# British resourse for Ferguson owners/fans



## bontai Joe (Sep 16, 2003)

I found this while surfing for shows. This site in England looks like a valuable resourse for info, history, and possibly parts for Ferguson owners. Here is a link:

http://www.fofh.co.uk/index.htm


----------



## Ernie (Mar 18, 2004)

Thanks alot bj, just left that site and it is promising. Again thanks for posting here at the Happy Massey :furious:


----------



## bontai Joe (Sep 16, 2003)

Ernieg,
It looked like a possible source of parts, decals, etc. that might not be known by most folks on this side of the Atlantic. Plus the magazine looked interesting. I'm happy you found it interesting. The Massey Ferguson tractors are great machines, and I hope we can get some more folks interested in them. Check out some of the older Masseys I've put in the Ebay section. There are some good deals out there.


----------



## Ernie (Mar 18, 2004)

Again thanks for the info and I will check out the ebay site. Are they in the Massey section or general? 

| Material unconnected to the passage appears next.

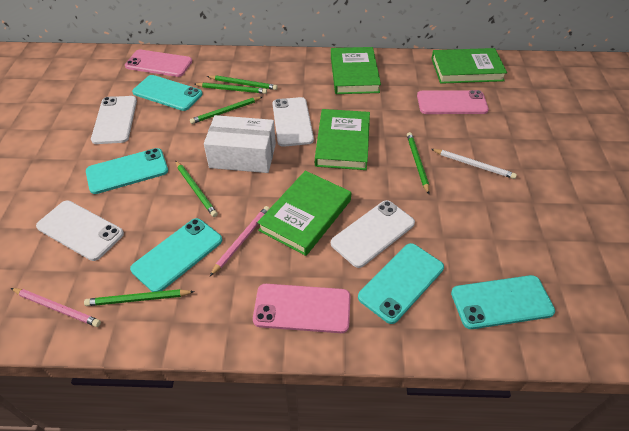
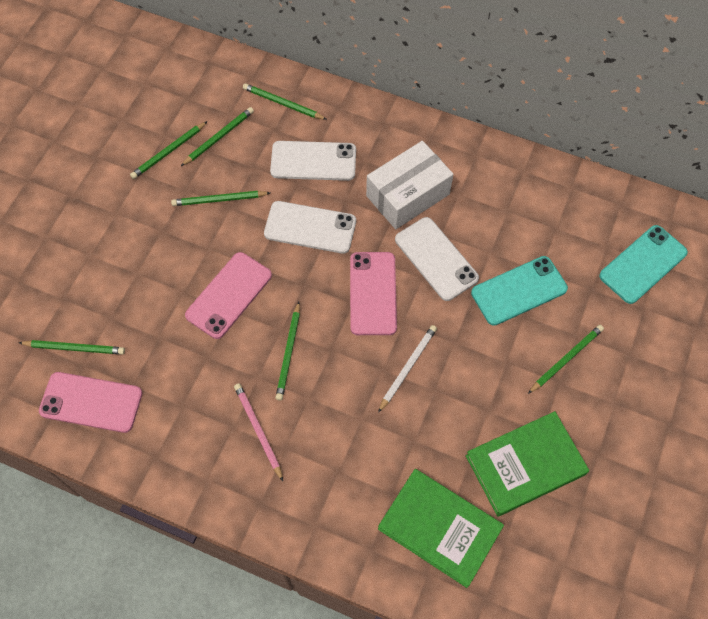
green book: 4 -> 2
green pencil: 6 -> 7
pink pencil: 2 -> 1
turquoise phone: 5 -> 2
white phone: 4 -> 3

Bj I havcent heard anything on your move to the far east as of late. How is that coming along?:


----------



## bontai Joe (Sep 16, 2003)

I put a couple of interesting Masseys in the Ebay section on this site. Just go to the home page and scroll down untill you see the Ebay logo and click. I put them there yesterday, so they should still be near the top of the list.


----------



## Ernie (Mar 18, 2004)

I take that you are in the bus. of buying anc selling farm equip?


----------